- [Recorded information]:
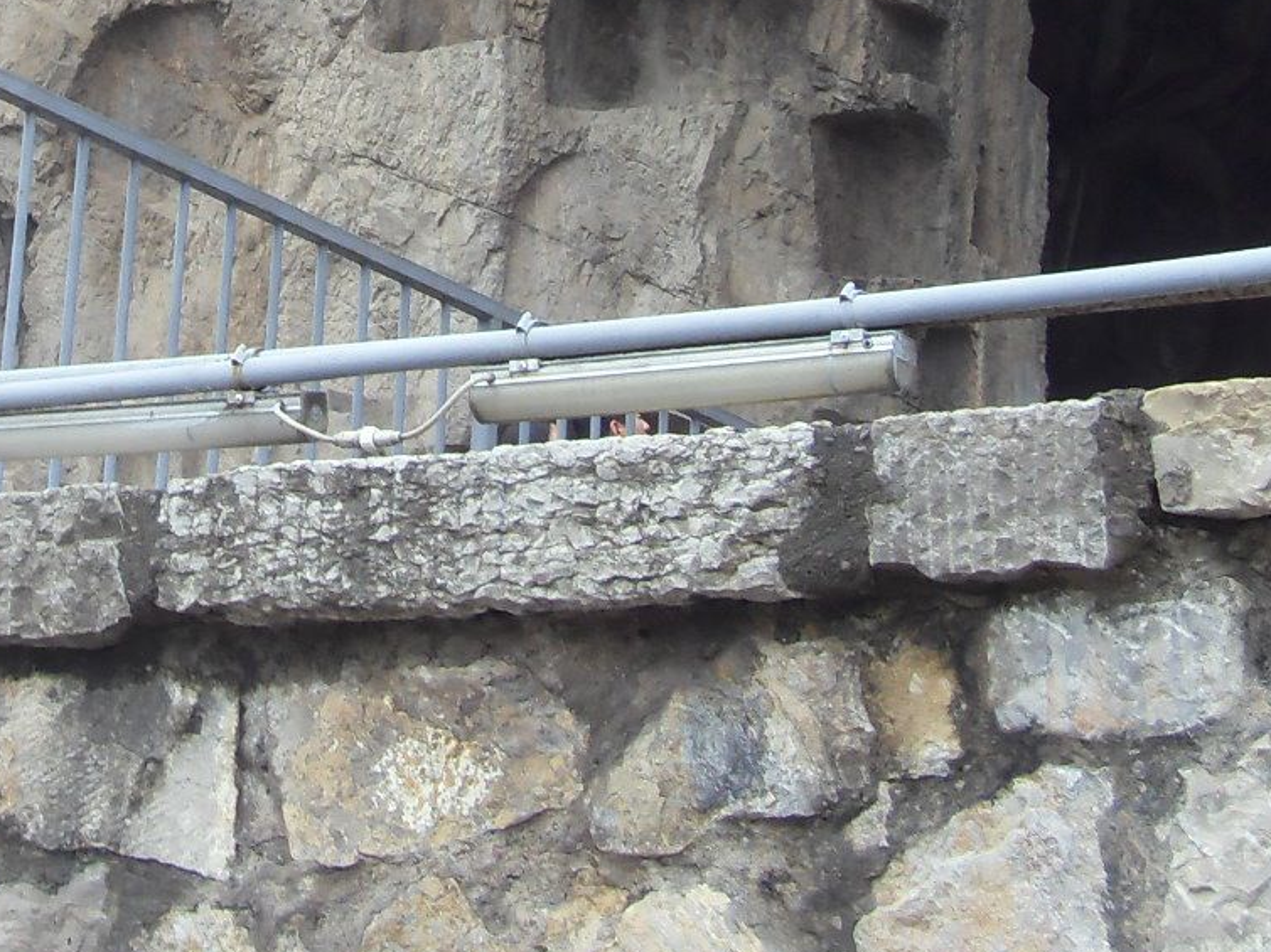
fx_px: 3891
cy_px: -184
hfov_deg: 18.0
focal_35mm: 106
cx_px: -47
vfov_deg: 13.6
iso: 100
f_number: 3.5
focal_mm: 6.6
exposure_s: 1/45
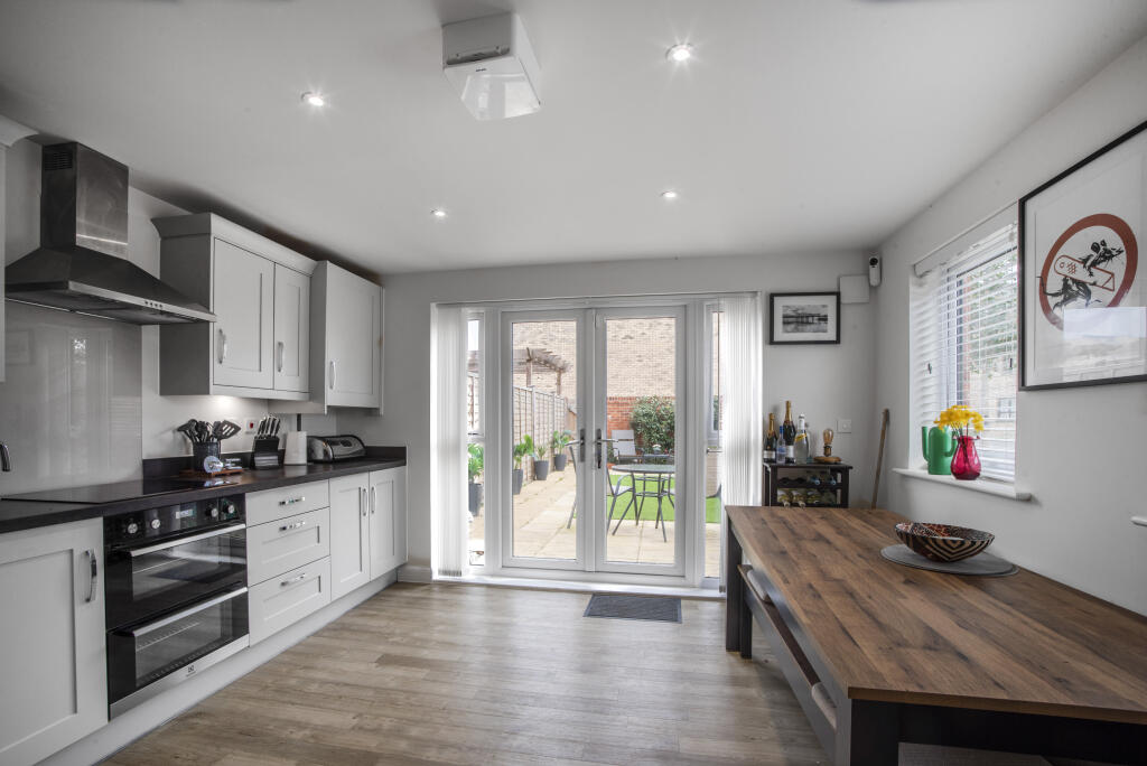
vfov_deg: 77.4
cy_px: 383
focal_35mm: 15
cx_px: 574
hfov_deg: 100.4
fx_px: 478
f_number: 16
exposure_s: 1/10
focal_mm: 15
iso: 100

- [What you are asked to do]:
An exact reproduction of the data is required, with pictures excluded.

- [Exercise solution]:
fx_px: 3891
cy_px: -184
hfov_deg: 18.0
focal_35mm: 106
cx_px: -47
vfov_deg: 13.6
iso: 100
f_number: 3.5
focal_mm: 6.6
exposure_s: 1/45
vfov_deg: 77.4
cy_px: 383
focal_35mm: 15
cx_px: 574
hfov_deg: 100.4
fx_px: 478
f_number: 16
exposure_s: 1/10
focal_mm: 15
iso: 100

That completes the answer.